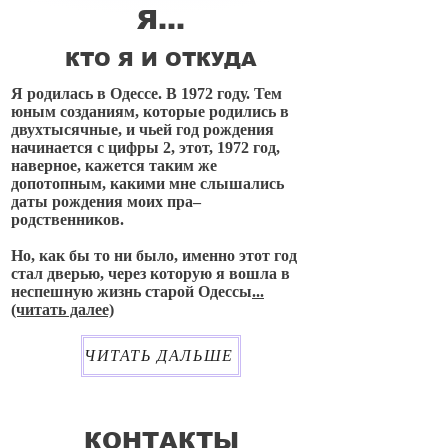
Я...
КТО Я И ОТКУДА
Я родилась в Одессе. В 1972 году. Тем
юным созданиям, которые родились в
двухтысячные, и чьей год рождения
начинается с цифры 2, этот, 1972 год,
наверное, кажется таким же
допотопным, какими мне слышались
даты рождения моих пра–
родственников.
Но, как бы то ни было, именно этот год
стал дверью, через которую я вошла в
неспешную жизнь старой Одессы
...
(читать далее)
ЧИТАТЬ ДАЛЬШЕ
КОНТАКТЫ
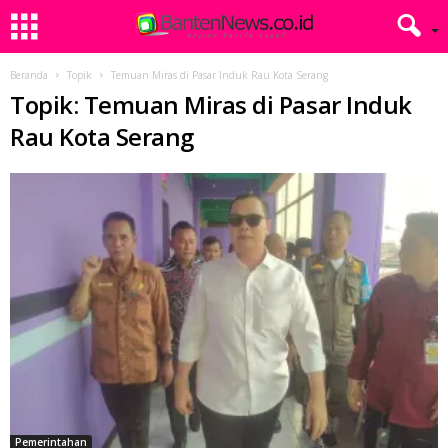
Beranda
Topik
Temuan Miras di Pasar Induk Rau Kota Serang
Topik: Temuan Miras di Pasar Induk
Rau Kota Serang
Pemerintahan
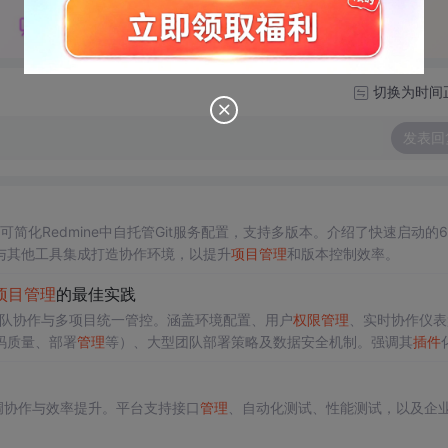
切换为时间
发表回
可简化Redmine中自托管Git服务配置，支持多版本。介绍了快速启动的
与其他工具集成打造协作环境，以提升
项目
管理
和版本控制效率。
项目
管理
的最佳实践
队协作与多项目统一管控。涵盖环境配置、用户
权限
管理
、实时协作仪表
码质量、部署
管理
等）、大型团队部署策略及数据安全机制。强调其
插件
作用。
调协作与效率提升。平台支持接口
管理
、自动化测试、性能测试，以及企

| Instructions to follow |
In the data above, count the lines where the word "Topik" appears; reply with the number only.

| Expected output |
2